"Well, that is your affair, ... but your taste is peculiar, I must say."
I fell back on guard, I attacked him en quarte, and without making a pass with my sword in order to feel my way with my man, I thrust out freely en tierce. He gave a leap backwards, stumbled over a vine-root and fell head over heels.
"Oh! oh!" exclaimed Tallancourt, "have you really killed him at the first blow?"
"No," I replied, "I think not; I had not even passed, I hardly touched him."
In the meantime, my opponent's seconds had run up to M. B——, who was getting up. The point of my sword had pierced his shoulder, and as its position in the snow had frozen the steel, the sensation it had given my opponent was so startling that, lightly though he was wounded, the shock had overturned him. Luckily I had not passed first, or I should certainly have run him right through. It turned out. that the poor lad had never handled a sword before!
When he made this confession, and in consideration of the wound he had received, it was decided the fight should stop there. I put up my sword in its shield; I donned my shirt, waistcoat and coat; I wrapped myself in my Quiroga, and I descended the ramparts of Montmartre with a much lighter heart than I had ascended them.
Such was the cause, such were the sensations, such was the issue of my first duel. What has become of the two men who were my seconds? I have lost sight of Betz: he obtained a post as receveur particulier in the provinces. A vague rumour has since reached me of his death. As for Tallancourt, poor fellow! I saw him die most miserably, unfortunate and unhappy. The Duc d'Orléans took a fancy to him; for he was of the type of tools the prince loved—active but not too clever. Moreover, Tallancourt possessed a further qualification: although he was sufficiently intelligent, he knew when to appear stupid. When the Duc d'Orléans became king, he sent for Tallancourt, for he could not do without him. If his fortune were not exactly made—fortunes are not often made through being associated with kings—his position was, at any rate, secure. As Tallancourt had not left the Duc d'Orléans during 27, 28 and 29 July, he knew a fair number of state secrets concerning the Revolution of 1830. When the king was at Neuilly, he would purposely send Tallancourt to Paris, and the Hercules of a fellow, ill at ease in his arm-chair, seated at his desk, in his office, would walk the distance on foot, in order to breathe the open air and distend his big lungs a bit.

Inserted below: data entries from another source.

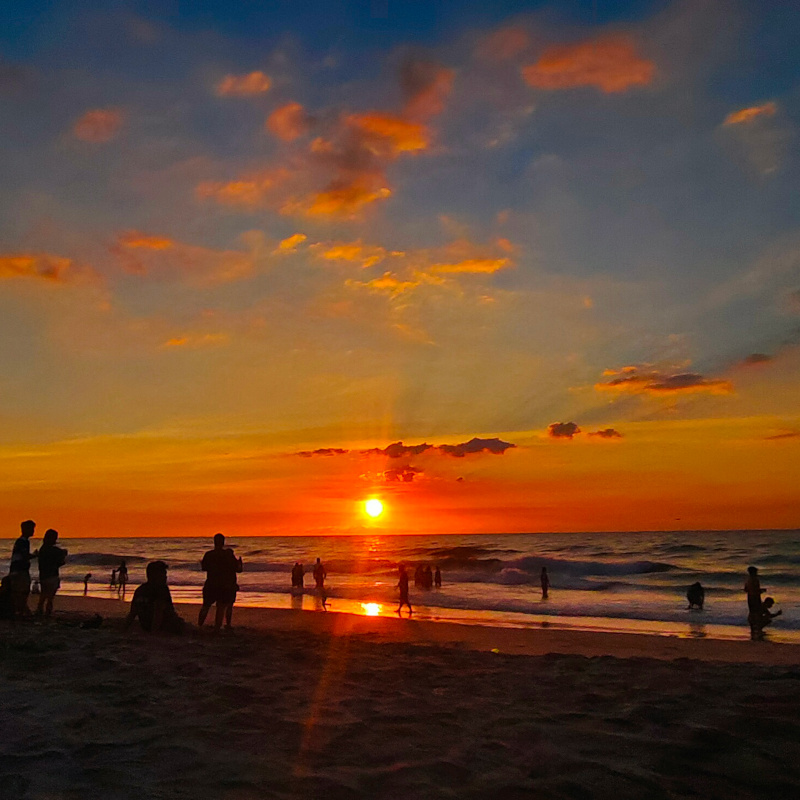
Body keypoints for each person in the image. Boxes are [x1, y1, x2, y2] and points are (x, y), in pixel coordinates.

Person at [198, 533, 243, 630]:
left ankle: (199, 625)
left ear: (214, 542)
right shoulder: (227, 555)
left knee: (205, 606)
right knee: (221, 607)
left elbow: (204, 568)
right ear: (223, 542)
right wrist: (239, 564)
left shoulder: (209, 554)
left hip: (211, 583)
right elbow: (237, 569)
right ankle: (217, 628)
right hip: (223, 585)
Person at [125, 560, 184, 633]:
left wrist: (124, 628)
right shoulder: (161, 589)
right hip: (164, 627)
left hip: (146, 626)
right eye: (163, 574)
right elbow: (158, 612)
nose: (165, 577)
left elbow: (132, 613)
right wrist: (153, 633)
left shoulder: (140, 590)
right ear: (155, 575)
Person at [36, 529, 67, 617]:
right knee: (50, 597)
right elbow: (60, 561)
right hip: (52, 575)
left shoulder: (43, 549)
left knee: (43, 595)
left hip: (43, 575)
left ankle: (40, 610)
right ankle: (46, 612)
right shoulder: (53, 550)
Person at [9, 519, 37, 616]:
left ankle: (21, 610)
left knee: (20, 591)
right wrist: (34, 555)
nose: (33, 531)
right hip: (20, 570)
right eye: (32, 529)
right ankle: (21, 611)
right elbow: (24, 556)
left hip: (17, 569)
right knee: (23, 591)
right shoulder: (23, 542)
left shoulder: (22, 541)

One day, an enormous savage dog leapt out of the ditch by the side of the high road and sprang at him. Tallancourt instinctively put up his hands to save his face, and, by unheard of good luck, in so doing he seized the beast round its neck. It was useless for the dog to struggle against the powerful grip of two such fists as Tallancourt's, which throttled the dog tighter and tighter, and in about five minutes' time the brute was strangled and the giant had never even received a scratch. But during these five minutes of struggle and mortal danger Tallancourt's brain underwent a terrible strain, and five or six months later, softening of the brain set in. For a year poor Tallancourt grew visibly feebler, both morally and physically; his strength and intellect, his power of motion, and even his voice declined, and he died by inches, after eighteen months of suffering.